Look, it is wonderful. Not without flaws, and not without uncomfortable bits (those two not always the same); but it’s a fascinating view of the world and explores some provocative ideas for how to make the world a better place. Also, she brings the magical aspect just a little bit more into view…
For a spoilerific and eye-opening (for me) description of this novel, especially as it relates to Arthurian and medieval fantasy tropes, my hat goes off to the Wikipedia contributors for this novel. Well done indeed.
Agatha H and the Clockwork Princess
*Some spoilers for the first Agatha Heterodyne novel/some of the graphic novels*
Yes I am a fangirl. Let’s move on, and firstly talk about the look of this lovely book. I don’t mind the cover – I think it’s appropriate and quite pretty – but when I was reading I took the dust jacket off and oh my, I don’t think I can put it back on again. The hardcover itself is beautiful, with gorgeous gold embossing and little swirls and… it’s just wonderful.
So, the story. This covers, I think, volumes 4-6 of the graphic novels (I may be wrong).
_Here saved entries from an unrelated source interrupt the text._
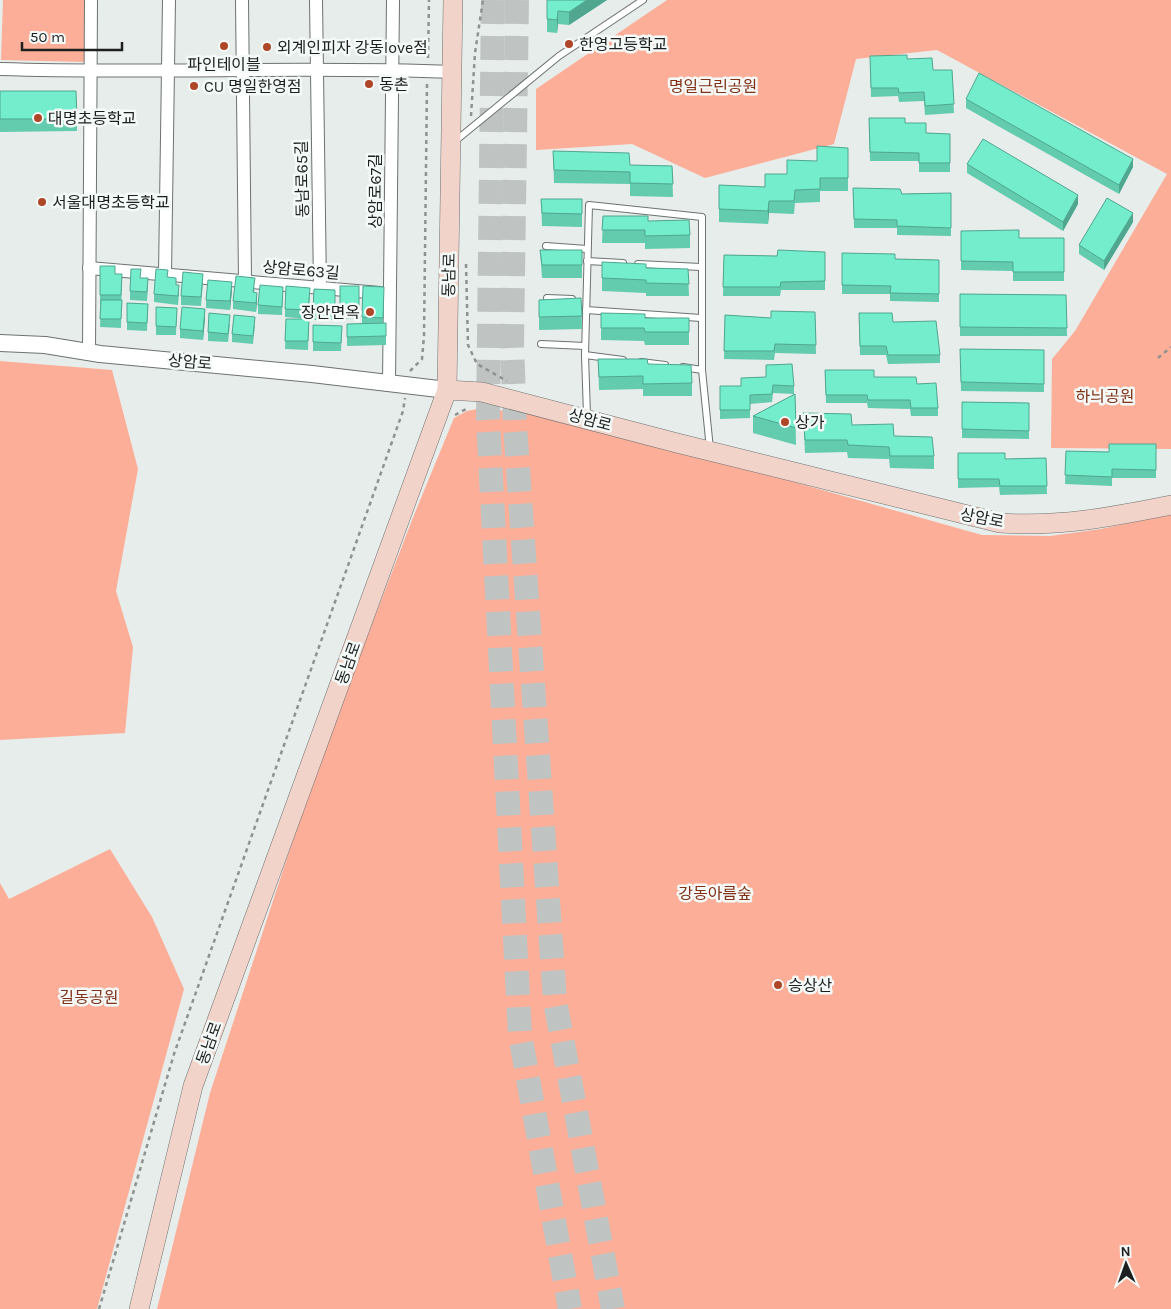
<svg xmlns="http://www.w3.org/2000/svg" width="1171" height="1309" font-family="Karla,'Noto Sans KR',sans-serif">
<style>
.green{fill:#fcae98}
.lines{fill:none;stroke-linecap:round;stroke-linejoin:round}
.motorway-tunnel{stroke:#bfc4c2;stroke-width:24;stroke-dasharray:24 12;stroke-linecap:butt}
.service-casing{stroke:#6d7271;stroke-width:8}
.minor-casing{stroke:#6d7271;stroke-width:14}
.tertiary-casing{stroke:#6d7271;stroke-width:18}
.secondary-casing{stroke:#6d7271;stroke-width:20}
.path{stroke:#8e9291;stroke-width:2.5;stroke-dasharray:4 4;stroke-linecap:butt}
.service{stroke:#fff;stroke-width:6}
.minor{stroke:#fff;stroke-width:12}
.tertiary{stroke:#fff;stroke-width:16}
.secondary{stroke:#f2d3ca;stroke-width:19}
.wall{fill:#63ccaf}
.shaded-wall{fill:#50a68f}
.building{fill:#73edcc;stroke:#50a68f}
.poi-dot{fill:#af4627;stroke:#f4faf8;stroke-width:2}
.labels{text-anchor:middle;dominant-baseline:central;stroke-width:5;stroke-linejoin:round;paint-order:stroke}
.poi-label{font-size:16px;fill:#1e2020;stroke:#f4faf8;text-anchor:start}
.park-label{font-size:16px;fill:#833017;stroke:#f4faf8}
.street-label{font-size:16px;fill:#1e2020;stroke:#f4faf8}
</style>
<rect width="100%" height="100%" fill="#e7edeb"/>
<g class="green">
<polygon points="3,0 84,0 86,62 1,60"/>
<polygon points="667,0 1171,0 1171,449 1051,448 1052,359 1075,331 1167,174 937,50 856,59 834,144 705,178 632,144 536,150 536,89"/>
<polygon points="0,361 112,370 138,469 116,591 133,647 125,733 0,740"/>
<polygon points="482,408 537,415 677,449 982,535 1050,536 1101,529 1171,514 1171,1309 157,1309 210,1093 289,852 338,712 414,515 454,418 467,411"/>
<polygon points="110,849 152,917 184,989 97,1309 0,1309 0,883 9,899"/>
</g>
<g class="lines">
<g class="motorway-tunnel">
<polyline points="493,0 488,419 520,1035 570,1309"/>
<polyline points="517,0 512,343 515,426 555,1001 613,1309"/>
</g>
<defs>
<g id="service">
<polyline points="454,142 559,56 643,0"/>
<polyline points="546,246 587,249"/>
<polyline points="587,261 623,263"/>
<polyline points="638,264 701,267"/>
<polyline points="547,298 572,299"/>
<polyline points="586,310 701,318"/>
<polyline points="541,344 585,346"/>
<polyline points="585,355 587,415"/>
<polyline points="623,360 585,355 589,205 702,217 702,370 710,449"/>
<polyline points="641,362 665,365"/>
<polyline points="683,367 702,370"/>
</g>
<g id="minor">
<polyline points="242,0 245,281"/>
<polyline points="316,0 320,288"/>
<path d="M0,69C151,74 302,66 453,72"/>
<polyline points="89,268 380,293"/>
<polyline points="165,274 169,0"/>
<polyline points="89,353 91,0"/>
<polyline points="389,383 393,0"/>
</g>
<polyline id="tertiary" points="0,343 45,345 100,354 312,374 447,390"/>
<g id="secondary">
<path d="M447,390L482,392L677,443L1000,523C1061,527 1111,517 1171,505"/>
<polyline points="139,1309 193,1086 447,390 453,0"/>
</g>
</defs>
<use href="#service" class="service-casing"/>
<use href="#minor" class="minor-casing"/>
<use href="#tertiary" class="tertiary-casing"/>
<use href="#secondary" class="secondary-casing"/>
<g class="path">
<polyline points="428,58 429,0"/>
<polyline points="471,116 475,53 483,0"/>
<polyline points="466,264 468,345 477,364 507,381"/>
<polyline points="1158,358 1171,347"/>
<polyline points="410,371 422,359 424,336 427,84"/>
<polyline points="455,415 468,408"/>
<polyline points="99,1309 174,1054 403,411 405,398"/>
</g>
<use href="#service" class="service"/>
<use href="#minor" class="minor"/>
<use href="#tertiary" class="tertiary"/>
<use href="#secondary" class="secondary"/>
</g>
<g class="wall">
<polygon points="547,0 607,0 569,25 558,24 557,33 547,32"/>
<polygon points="870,56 907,59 933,70 952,70 954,113 925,115 924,101 899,102 898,96 871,97"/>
<polygon points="0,91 77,119 77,131 0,132"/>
<polygon points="966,99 1133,167 1119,194 966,108"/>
<polygon points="869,118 905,123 926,133 950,134 950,172 919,172 919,161 870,161"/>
<polygon points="848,148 848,191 820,191 820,202 795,203 794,214 769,213 768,224 719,222 719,185 765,187 787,174 817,161"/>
<polygon points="553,151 630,165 672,166 673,197 630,196 630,184 554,183"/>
<polygon points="967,164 1078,204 1063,231 967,173"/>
<polygon points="853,188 902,194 951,193 951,236 897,235 897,228 854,228"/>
<polygon points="541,199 582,199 582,227 542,226"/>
<polygon points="603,216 648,221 690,235 690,248 645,249 645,243 602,243"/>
<polygon points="1133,222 1104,270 1079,254 1079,245"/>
<polygon points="961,231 1019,238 1064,238 1064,281 1013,281 1013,271 961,270"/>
<polygon points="540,250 582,250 582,278 542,278"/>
<polygon points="825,252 825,290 781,290 780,296 723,296 724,255 777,256"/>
<polygon points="842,253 895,259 939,260 939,302 890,301 890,294 842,294"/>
<polygon points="602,262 646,268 688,269 689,296 646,296 646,293 602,291"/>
<polygon points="115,274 122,274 121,328 100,327 101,304 100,304 100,295"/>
<polygon points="203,282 201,306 181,305 181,296"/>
<polygon points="176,285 179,294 178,305 154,302 154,294"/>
<polygon points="340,286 359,286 359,318 340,319"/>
<polygon points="148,287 147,301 130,300 130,291"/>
<polygon points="255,287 254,292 257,301 256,312 233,309 233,301"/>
<polygon points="314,289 335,290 335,320 313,320"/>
<polygon points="232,290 230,310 206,308 206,300"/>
<polygon points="960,294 1066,295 1067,336 960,336"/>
<polygon points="283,296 282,315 258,314 258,305"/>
<polygon points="384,296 383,323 386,323 386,345 347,346 347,324 362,324 362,317"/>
<polygon points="310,297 308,319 285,317 285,309"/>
<polygon points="581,298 582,329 539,330 539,300"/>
<polygon points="127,303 148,304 147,331 127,330"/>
<polygon points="156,307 177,308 176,335 156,335"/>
<polygon points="815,312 816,354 775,353 774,360 724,359 725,315 771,318"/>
<polygon points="601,313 645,318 689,318 689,345 645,345 644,341 601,340"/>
<polygon points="859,313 893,322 940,355 940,363 888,364 886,355 860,355"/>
<polygon points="205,318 203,340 180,338 180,329"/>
<polygon points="286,319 309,319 308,350 285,349"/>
<polygon points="230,324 228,342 208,341 208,332"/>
<polygon points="255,325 253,344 232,342 232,334"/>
<polygon points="313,325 342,326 341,351 313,351"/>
<polygon points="960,349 1044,350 1044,392 961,391"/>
<polygon points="598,359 648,364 692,383 692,396 643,396 643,389 599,390"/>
<polygon points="825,370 917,384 938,408 938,416 911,416 910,409 868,408 867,403 826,403"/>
<polygon points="766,377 794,386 794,394 773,393 772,402 750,404 750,418 720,419 720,386 741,386"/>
<polygon points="795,394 796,445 753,433 753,416"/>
<polygon points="962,402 1029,403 1029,439 962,438"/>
<polygon points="803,413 894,436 934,456 934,469 890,468 889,459 848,458 847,452 805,453"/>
<polygon points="1156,444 1156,478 1112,478 1112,486 1065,484 1066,451 1109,452"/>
<polygon points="958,453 1005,459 1046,458 1047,494 1000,495 999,487 958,488"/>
</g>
<g class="shaded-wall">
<polygon points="587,0 607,0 569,25 569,12"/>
<polygon points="558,11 558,24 557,33 557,20"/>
<polygon points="1133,159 1133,167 1119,194 1119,185"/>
<polygon points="1078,195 1078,204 1063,231 1063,222"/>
<polygon points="769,201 769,213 768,224 768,211"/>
<polygon points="1133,213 1133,222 1104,270 1104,261"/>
<polygon points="232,282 232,290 230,310 230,301"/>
<polygon points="257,293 257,301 256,312 256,303"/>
<polygon points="205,309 205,318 203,340 203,331"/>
</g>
<g class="building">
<polygon points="547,0 587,0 569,12 558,11 557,20 547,19"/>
<polygon points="907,55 907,59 932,58 933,70 952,70 954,104 925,106 924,92 899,93 898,88 871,88 870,56"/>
<polygon points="979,73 1133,159 1119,185 966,99"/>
<polygon points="0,91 76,91 77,119 0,119"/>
<polygon points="869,118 905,118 905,123 926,123 926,133 950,134 950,163 919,163 919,153 870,152"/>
<polygon points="983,139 1078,195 1063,222 967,164"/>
<polygon points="817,146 848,148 848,178 820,178 820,189 795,190 794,201 769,201 768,211 719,209 719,185 765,187 765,174 787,174 787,160 817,161"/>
<polygon points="553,151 629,153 630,165 672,166 673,184 630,183 630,172 554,170"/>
<polygon points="853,188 900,189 902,194 951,193 951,228 897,226 897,220 854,219"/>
<polygon points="1107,198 1133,213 1104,261 1079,245"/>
<polygon points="541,199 582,199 582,214 542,213"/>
<polygon points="603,216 648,216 648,221 689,220 690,235 645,236 645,230 602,230"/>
<polygon points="1019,230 1019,238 1064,238 1064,272 1013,272 1013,262 961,261 961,231"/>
<polygon points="540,250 582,250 582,265 542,265"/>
<polygon points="778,250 825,252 825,281 781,282 780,287 723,287 724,255 777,256"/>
<polygon points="842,253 895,254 895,259 939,260 939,294 890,293 891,286 842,285"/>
<polygon points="602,262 646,264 646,268 688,269 689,284 646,283 646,280 602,278"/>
<polygon points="100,266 115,266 115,274 122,274 121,295 100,295"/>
<polygon points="131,269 141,269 140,278 148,278 147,292 130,291"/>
<polygon points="156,269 168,270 167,277 176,278 176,285 179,285 178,296 154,294"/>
<polygon points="183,272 203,274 201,297 181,296"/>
<polygon points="236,276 255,278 253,292 257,293 256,303 233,301"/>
<polygon points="208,280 232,282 230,301 206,300"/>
<polygon points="260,285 283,287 282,307 258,305"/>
<polygon points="286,286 310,288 308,310 285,309"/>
<rect x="340" y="286" width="19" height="24"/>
<polygon points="363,286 384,287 383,318 362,317"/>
<polygon points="314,289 335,290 335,312 313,311"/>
<polygon points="960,294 1066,295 1067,328 960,327"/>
<polygon points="581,298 582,316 539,317 539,300"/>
<polygon points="101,300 122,300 121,319 100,319"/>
<polygon points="127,303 148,304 147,323 127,322"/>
<polygon points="156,307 177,308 176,327 156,326"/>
<polygon points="182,307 205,309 203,331 180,329"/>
<polygon points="771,311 815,312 816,345 775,344 774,351 724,351 725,315 771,318"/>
<polygon points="209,313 230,315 228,334 208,332"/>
<polygon points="601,313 645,314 645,318 689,318 689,332 645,332 644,328 601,328"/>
<polygon points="859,313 892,313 893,322 936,321 940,355 888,355 886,346 860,346"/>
<polygon points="234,315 255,317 253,336 232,334"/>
<polygon points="286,319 309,319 308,341 285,341"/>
<polygon points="386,323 386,336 347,337 347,324"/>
<polygon points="313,325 342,326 341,343 313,342"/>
<polygon points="960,349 1044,350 1044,384 961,382"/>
<polygon points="598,359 647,359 648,364 691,365 692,383 643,384 643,376 599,377"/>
<polygon points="792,364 794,386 773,385 772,394 750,395 750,410 720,410 720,386 741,386 741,378 766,377 766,365"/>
<polygon points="825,370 874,370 874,377 916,377 917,384 936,383 938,408 911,408 910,400 868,400 867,395 826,395"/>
<polygon points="795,394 796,428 753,416"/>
<polygon points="962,402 1029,403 1029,431 962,429"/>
<polygon points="803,413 851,414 852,425 893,424 894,436 932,437 934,456 890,456 889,447 848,445 847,440 805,440"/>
<polygon points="1109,444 1156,444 1156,470 1112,469 1112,477 1065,475 1066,451 1109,452"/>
<polygon points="958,453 1005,453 1005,459 1046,458 1047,486 1000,486 999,479 958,479"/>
</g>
<g class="poi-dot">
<circle cx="569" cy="44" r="5"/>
<circle cx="224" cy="46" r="5"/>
<circle cx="267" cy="47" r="5"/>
<circle cx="369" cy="84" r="5"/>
<circle cx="194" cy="86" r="5"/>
<circle cx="38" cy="118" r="5"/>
<circle cx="42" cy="202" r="5"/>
<circle cx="370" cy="312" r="5"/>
<circle cx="785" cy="422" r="5"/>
<circle cx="778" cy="985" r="5"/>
</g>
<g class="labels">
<g class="poi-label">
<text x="579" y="44">한영고등학교</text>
<text x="277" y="47">외계인피자 강동love점</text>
<text x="224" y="64" text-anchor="middle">파인테이블</text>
<text x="379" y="84">동촌</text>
<text x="204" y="86">CU 명일한영점</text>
<text x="48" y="118">대명초등학교</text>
<text x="52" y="202">서울대명초등학교</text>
<text x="360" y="312" text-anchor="end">장안면옥</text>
<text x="795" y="422">상가</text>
<text x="788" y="985">승상산</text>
</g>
<g class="park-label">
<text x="713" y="86">명일근린공원</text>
<text x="1105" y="396">하늬공원</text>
<text x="715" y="893">강동아름숲</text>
<text x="89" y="997">길동공원</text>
</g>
<g class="street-label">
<text transform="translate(302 179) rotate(-91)">동남로65길</text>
<text transform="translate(375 191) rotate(-90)">상암로67길</text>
<text transform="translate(301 270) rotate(5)">상암로63길</text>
<text transform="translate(449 275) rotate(-89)">동남로</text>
<text transform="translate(190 362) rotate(5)">상암로</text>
<text transform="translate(590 420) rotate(15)">상암로</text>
<text transform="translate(982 518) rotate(11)">상암로</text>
<text transform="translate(348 663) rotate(-70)">동남로</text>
<text transform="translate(209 1043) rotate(-70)">동남로</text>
</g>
</g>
<g transform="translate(1126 1264) rotate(358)" stroke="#f4faf8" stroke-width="4" paint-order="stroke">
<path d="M0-4L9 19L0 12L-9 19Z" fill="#1e2020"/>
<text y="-8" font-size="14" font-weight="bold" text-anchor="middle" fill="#1e2020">N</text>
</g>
<path d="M22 42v8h100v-8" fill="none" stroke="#1e2020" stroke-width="2.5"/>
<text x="30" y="42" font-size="15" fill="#1e2020" stroke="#f4faf8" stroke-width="4" paint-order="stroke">50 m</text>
</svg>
Agatha has escaped from Castle Wolfenbach and quite literally falls to earth in company with Krosp, the talking cat. She gets taken in by a travelling circus, after a few adventures, and things proceed from there: more adventures, some science, a little bit of romance, and some interesting characters too. Things are, of course, not entirely what they seem in the circus; and even if that were the not the case, odd things are afoot within Europa so Agatha and her friends are confronted with monsters and other unpleasant people as they travel around. And then there’s the castle with the slightly crazy people…
You probably wouldn’t enjoy this novel without having read the first one. If you’ve read the graphic novels, then you know exactly what happens here already. For me, I read the graphic version long enough ago that I’d forgotten many details, so it was still highly enjoyable. Additionally, I think the Foglios are adding more detail in, especially in terms of back story for some of the more minor characters – and for Europa, and the places visited, as well. I am still a word-reader at heart, and much as I love the graphic novels I don’t think I yet have my eye ‘in’ – I’m sure there are details I miss in pictures that I easily grasp in words. So, it works. Actually I think the main indication that this novelisation works is the fact that it makes me keen to go back and read with the pictures, because I do love them.
Another reason I enjoyed this novel is that the Jagermonsters feature. A lot. Which makes me happy. Also, it so passes the Bechdel test. There are women who are warriors, and schemers, and costumers, and mechanics, and while men feature in their discussions they’re not the sole focus. It’s not perfect, but it’s pretty good.